PASSAGE FOR REVIEW:

The academic calendars do not provide the class times or Transglobal dates and schedule. Are there no courses Off-Campus?

I also need information about the classes to see whether these are with the same cohort or different cohorts because the department expectation is that I will not be teaching GMAN509 and GMAN512 back to back to the same cohort. The earlier process when a spreadsheet was provided with cohort numbers, locations, and times for the classes, allowed full transparency to choose meaningfully. To be asked to choose based on partial and incomplete information leaves room for potential mis­calculations and conflict that is best avoided. I have been scheduled to be in two places at the same time in the recent years because of this lack of transparency. Thank you for supporting me in being organized, which is a challenge you offered to support me in when we last met face to face.

Faculty-Name


Chair: On Tue, Oct 4, 2016 at 4:57 PM


Faculty-Name,

First, the spreadsheet you are referring to does not exist. There may have been something like that before me but we have transitioned a while ago to a much bigger, complete spreadsheet of ALL the classes and ALL the faculty—this doc also contains confidential personnel info that is not ok to share with faculty at large. I think what you are referring to may have been when Dave was Chair. That has not been the case for many years. Before you start throwing around accusations of lack of transparency, which is clearly not the case here, you may just want to ask for the specific info you need to make your decision.

I do not have exact dates for TGEMBA.1 Those are provided by program chairs and I have noted in my original e-mail that GMAN712 will be mid-October. TGEMA2 classes are taught during the middle of the month in two consecutive weekends, full day f2f, and online 6–9 the Wed between. I just asked Anita (supporting staff member for all Chairs) to confirm specific dates with Guido (Program director for the Transglobal program) and she came back with Oct 14–15, 18 (online) and 21–22. The teaching days/times for our graduate programs are, as you (should) know, standard. If it is MW, it is on campus and 6–10, if it is TTH,3 it is Off-campus-location-SR and 5:30 to 9:30 for 17–18 since there is no Off-campus-location-SV cohort. Again, as you (should) know, the Off-campus-location-SV program was suspended for a year.

SOURCE INFORMATION:
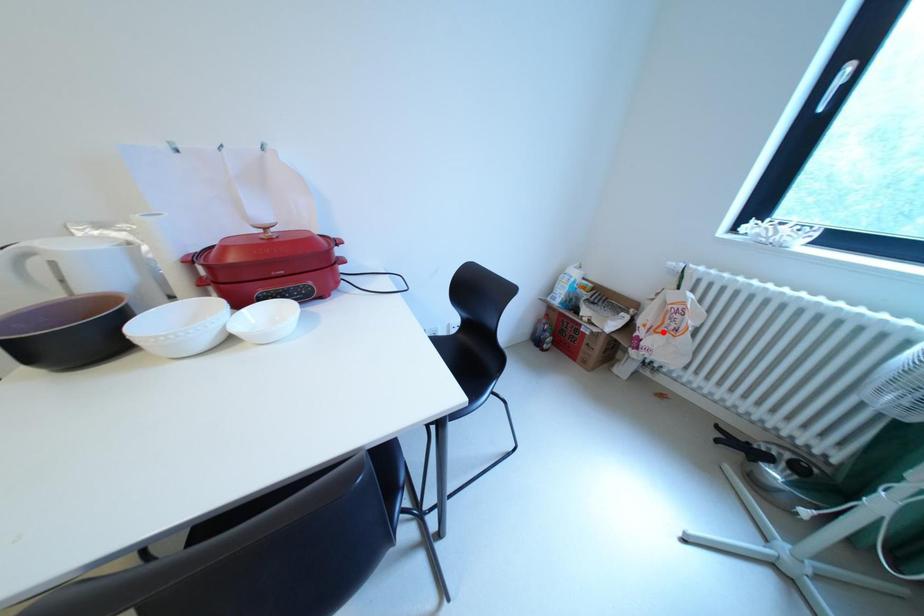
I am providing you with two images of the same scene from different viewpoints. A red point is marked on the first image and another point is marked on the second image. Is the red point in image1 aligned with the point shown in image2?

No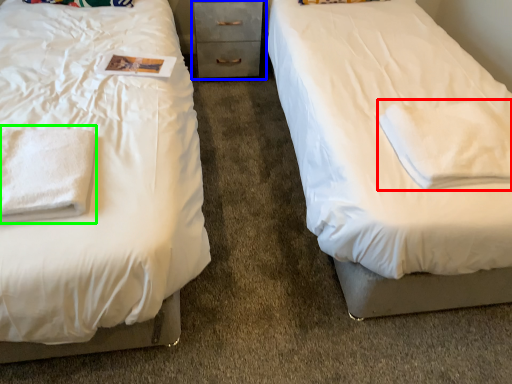
Question: Estimate the real-world distances between objects in this image. Which object is farther from cloth (highlighted by a red box), chest of drawers (highlighted by a blue box) or cloth (highlighted by a green box)?

Choices:
 (A) chest of drawers
 (B) cloth

Answer: (A)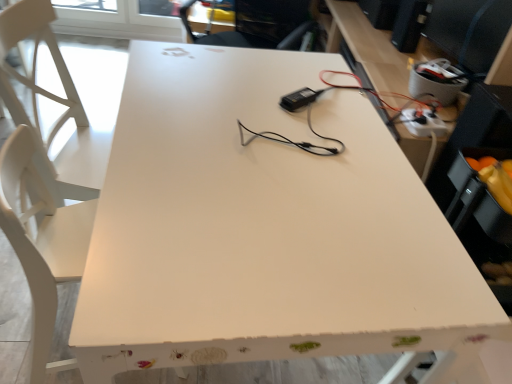
Question: Which is correct: white glossy computer desk at right is inside white plastic extension cord at upper right, or outside of it?

Choices:
 (A) inside
 (B) outside

Answer: (B)

Question: Is point (386, 94) positioned closer to the camera than point (438, 125)?

Choices:
 (A) closer
 (B) farther

Answer: (B)

Question: Looking at the image, does white glossy computer desk at right seem bigger or smaller compared to white plastic extension cord at upper right?

Choices:
 (A) small
 (B) big

Answer: (B)

Question: Based on their sizes in the image, would you say white plastic extension cord at upper right is bigger or smaller than white glossy computer desk at right?

Choices:
 (A) big
 (B) small

Answer: (B)

Question: Is white plastic extension cord at upper right situated inside white glossy computer desk at right or outside?

Choices:
 (A) outside
 (B) inside

Answer: (B)

Question: Considering the positions of white plastic extension cord at upper right and white glossy computer desk at right in the image, is white plastic extension cord at upper right taller or shorter than white glossy computer desk at right?

Choices:
 (A) short
 (B) tall

Answer: (A)

Question: From a real-world perspective, relative to white glossy computer desk at right, is white plastic extension cord at upper right vertically above or below?

Choices:
 (A) below
 (B) above

Answer: (B)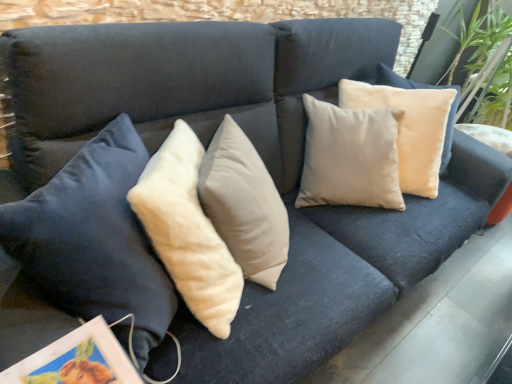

THINGS TO DO:
• a. From the scheduling correspondence above, duplicate the text between "I also need" and "face to face.", inclusive.
• b. Answer these questions using the scheduling correspondence above:
(i) Which two courses does the department expect the faculty member not to teach back to back to the same cohort?
(ii) What dates did Anita come back with?
(iii) At what hours are the MW graduate classes held on campus?
• c. Based on the scheduling correspondence above, decide whether each statement agrees with it. Answer yes or no, and quote the words that settle it.
(i) The Chair says the spreadsheet the faculty member refers to does not exist.
(ii) The Off-campus-location-SV program was suspended for two years.
(iii) The faculty member says the academic calendars give the class times.

RESULTS FOR THE EXERCISE:
• a.
I also need information about the classes to see whether these are with the same cohort or different cohorts because the department expectation is that I will not be teaching GMAN509 and GMAN512 back to back to the same cohort. The earlier process when a spreadsheet was provided with cohort numbers, locations, and times for the classes, allowed full transparency to choose meaningfully. To be asked to choose based on partial and incomplete information leaves room for potential mis­calculations and conflict that is best avoided. I have been scheduled to be in two places at the same time in the recent years because of this lack of transparency. Thank you for supporting me in being organized, which is a challenge you offered to support me in when we last met face to face.

• b.
(i) GMAN509 and GMAN512
(ii) Oct 14–15, 18 (online) and 21–22
(iii) 6–10

• c.
(i) Yes: "First, the spreadsheet you are referring to does not exist."
(ii) No: "the Off-campus-location-SV program was suspended for a year."
(iii) No: "The academic calendars do not provide the class times or Transglobal dates and schedule."